This body lotion is not recommended because it contains the sensitizing preservative system Kathon CG (methylisothiazolinone and methylchloroisothiazolinone). This blend is contraindicated for use in leave-on products (Sources: Contact Dermatitis, November 2001, pages 257–264; and European Journal of Dermatology, March 1999, pages 144–160).
Eucerin Plus Intensive Repair Lotion with alpha hydroxy gently exfoliates dry, flaky skin while providing intensive moisturization, for skin that looks and feels healthier.
Water, Mineral Oil, Hydrogenated Castor Oil, Isohexadecane, Sodium Lactate, Urea, Glycerin, Isopropyl Palmitate, Panthenol, Microcrystalline Wax, Magnesium Sulfate, Lanolin Alcohol, Bisabolol, Methylchloroisothiazolinone, Methylisothiazolinone
This drugstore staple line claims to be dermatologist-preferred skin care, but any dermatologist who recommends this line in its entirety without reservation needs a crash course in what skin really needs to be protected and look its best. There are some basic products that a dermatologist would want to consider, but Eucerin falls short in products to address acne. Further, even their latest products aren't keeping pace with what industry frontrunners are doing in an effort to create elegant, effective products.
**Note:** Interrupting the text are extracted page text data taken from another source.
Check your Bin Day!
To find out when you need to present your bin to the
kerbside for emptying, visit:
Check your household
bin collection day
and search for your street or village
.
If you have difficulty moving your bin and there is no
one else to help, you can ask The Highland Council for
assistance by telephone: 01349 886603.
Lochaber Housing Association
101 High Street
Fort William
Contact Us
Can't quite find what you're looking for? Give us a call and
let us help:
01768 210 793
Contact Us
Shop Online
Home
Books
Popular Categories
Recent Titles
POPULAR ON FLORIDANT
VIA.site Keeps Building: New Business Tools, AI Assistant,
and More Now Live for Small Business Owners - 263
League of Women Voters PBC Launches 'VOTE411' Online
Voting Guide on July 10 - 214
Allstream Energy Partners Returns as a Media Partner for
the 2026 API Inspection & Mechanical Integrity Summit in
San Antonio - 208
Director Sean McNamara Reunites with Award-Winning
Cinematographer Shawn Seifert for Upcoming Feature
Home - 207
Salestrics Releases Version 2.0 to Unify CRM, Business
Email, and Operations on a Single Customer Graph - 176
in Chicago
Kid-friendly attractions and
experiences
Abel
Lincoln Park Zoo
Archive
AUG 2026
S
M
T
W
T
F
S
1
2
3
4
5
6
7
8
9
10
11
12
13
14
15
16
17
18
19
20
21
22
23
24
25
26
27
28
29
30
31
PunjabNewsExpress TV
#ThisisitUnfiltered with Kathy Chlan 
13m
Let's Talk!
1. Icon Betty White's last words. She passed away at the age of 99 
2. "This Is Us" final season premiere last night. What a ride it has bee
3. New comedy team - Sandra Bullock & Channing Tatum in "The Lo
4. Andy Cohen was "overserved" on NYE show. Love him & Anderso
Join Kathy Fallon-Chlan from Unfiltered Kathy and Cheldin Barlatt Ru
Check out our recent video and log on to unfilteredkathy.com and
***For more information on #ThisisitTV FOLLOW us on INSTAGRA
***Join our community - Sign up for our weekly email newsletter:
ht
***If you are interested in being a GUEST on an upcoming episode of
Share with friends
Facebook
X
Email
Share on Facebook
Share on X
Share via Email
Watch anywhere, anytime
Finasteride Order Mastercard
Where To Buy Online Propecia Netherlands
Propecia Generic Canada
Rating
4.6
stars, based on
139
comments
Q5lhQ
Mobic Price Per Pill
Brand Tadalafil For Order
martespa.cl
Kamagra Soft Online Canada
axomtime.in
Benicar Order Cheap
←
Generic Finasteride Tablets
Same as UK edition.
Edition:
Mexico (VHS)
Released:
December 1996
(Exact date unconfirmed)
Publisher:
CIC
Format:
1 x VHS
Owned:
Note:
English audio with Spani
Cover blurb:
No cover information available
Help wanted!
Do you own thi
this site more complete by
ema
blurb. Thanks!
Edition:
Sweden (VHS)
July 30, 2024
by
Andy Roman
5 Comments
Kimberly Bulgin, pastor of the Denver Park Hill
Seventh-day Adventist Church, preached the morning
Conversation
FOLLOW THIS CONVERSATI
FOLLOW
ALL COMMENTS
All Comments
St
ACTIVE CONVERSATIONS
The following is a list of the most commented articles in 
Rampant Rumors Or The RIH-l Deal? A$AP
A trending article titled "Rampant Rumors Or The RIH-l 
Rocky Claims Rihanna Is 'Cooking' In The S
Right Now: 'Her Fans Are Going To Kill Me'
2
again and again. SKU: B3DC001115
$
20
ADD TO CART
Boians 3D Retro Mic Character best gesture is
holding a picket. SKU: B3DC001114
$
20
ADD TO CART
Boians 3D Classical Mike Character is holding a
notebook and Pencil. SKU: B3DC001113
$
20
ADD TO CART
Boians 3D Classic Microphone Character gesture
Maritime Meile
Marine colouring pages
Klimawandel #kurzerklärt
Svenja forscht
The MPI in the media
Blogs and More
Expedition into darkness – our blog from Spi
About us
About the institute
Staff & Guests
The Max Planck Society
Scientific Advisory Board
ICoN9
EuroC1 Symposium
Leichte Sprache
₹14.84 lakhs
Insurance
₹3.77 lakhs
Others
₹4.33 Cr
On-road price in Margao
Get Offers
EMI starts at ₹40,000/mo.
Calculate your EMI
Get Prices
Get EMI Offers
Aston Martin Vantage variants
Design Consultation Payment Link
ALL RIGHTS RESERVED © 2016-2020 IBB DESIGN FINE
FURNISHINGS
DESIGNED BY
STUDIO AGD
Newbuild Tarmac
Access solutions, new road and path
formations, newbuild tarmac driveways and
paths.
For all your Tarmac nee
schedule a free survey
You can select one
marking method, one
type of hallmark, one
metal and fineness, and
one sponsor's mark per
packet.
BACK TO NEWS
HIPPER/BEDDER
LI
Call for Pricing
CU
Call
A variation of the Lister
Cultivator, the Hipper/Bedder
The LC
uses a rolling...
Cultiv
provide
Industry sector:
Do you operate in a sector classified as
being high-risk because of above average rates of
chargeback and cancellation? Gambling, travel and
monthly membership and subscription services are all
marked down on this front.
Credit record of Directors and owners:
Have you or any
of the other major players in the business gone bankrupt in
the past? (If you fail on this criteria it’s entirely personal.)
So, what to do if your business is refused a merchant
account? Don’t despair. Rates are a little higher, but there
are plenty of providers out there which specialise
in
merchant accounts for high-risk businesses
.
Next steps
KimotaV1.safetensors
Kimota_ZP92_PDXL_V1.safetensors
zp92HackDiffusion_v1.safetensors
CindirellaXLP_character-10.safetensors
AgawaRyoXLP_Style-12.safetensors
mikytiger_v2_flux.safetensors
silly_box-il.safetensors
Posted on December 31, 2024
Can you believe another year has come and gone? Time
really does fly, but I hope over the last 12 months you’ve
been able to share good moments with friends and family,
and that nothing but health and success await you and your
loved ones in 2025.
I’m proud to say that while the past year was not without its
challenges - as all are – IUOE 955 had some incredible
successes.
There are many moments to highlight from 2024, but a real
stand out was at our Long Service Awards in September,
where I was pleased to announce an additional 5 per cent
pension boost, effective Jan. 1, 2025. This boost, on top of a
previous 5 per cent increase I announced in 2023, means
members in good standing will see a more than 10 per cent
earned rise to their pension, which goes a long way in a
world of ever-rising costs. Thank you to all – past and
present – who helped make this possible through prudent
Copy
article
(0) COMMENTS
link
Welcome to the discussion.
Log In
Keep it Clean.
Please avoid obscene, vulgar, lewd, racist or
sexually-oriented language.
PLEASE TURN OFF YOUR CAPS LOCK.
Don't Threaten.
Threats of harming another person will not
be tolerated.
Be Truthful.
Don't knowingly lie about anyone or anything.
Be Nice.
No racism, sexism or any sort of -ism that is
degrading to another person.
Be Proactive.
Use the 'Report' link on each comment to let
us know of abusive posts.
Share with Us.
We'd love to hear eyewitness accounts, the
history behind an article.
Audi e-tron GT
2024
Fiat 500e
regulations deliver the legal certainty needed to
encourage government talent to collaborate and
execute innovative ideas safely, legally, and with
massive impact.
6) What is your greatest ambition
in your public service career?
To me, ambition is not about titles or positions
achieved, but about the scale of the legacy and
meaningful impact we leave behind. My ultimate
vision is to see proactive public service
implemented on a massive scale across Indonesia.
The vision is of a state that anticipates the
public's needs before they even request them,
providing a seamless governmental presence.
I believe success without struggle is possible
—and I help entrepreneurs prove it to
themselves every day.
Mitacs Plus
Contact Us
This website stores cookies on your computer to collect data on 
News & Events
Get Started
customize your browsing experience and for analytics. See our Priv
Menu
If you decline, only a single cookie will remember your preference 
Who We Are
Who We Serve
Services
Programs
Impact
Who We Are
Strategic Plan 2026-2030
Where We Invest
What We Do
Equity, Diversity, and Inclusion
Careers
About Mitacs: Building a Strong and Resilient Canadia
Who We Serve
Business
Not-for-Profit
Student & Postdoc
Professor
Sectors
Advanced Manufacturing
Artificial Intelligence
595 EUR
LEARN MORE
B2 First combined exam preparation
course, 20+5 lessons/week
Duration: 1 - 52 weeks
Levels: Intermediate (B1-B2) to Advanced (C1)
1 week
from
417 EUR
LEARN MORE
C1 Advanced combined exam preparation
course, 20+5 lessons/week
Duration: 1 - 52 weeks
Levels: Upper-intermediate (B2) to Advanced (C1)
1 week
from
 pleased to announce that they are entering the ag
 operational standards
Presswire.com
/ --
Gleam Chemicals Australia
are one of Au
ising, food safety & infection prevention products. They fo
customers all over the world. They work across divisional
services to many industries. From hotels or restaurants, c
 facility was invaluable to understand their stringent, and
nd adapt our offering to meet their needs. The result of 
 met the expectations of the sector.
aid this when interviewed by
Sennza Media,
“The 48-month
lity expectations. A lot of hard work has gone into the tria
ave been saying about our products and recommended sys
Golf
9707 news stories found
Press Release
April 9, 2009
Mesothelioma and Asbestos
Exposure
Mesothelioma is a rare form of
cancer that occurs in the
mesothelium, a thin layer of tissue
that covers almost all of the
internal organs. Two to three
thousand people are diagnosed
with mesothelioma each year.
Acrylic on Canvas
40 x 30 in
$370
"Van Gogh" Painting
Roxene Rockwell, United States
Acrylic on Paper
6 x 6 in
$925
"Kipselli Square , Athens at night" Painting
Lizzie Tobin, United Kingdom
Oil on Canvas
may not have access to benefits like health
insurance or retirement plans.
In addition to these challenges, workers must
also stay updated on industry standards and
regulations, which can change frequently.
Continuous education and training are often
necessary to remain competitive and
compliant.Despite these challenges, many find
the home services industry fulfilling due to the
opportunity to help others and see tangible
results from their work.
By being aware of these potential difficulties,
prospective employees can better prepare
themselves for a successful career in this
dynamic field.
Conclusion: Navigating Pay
For example, serums from Olay, Neutrogena, and Aveeno have much more interesting formulations, while moisturizers from many other drugstore lines (including Nivea, which is owned by Eucerin parent company Beiersdorf) include a greater complement of antioxidants and ingredients that mimic the structure and function of healthy skin. A major pro for this line is that all of the products are fragrance-free. Although that's helpful for all skin types, it certainly isn't compelling enough for dermatologists to green-light this line without cautions about which products to avoid.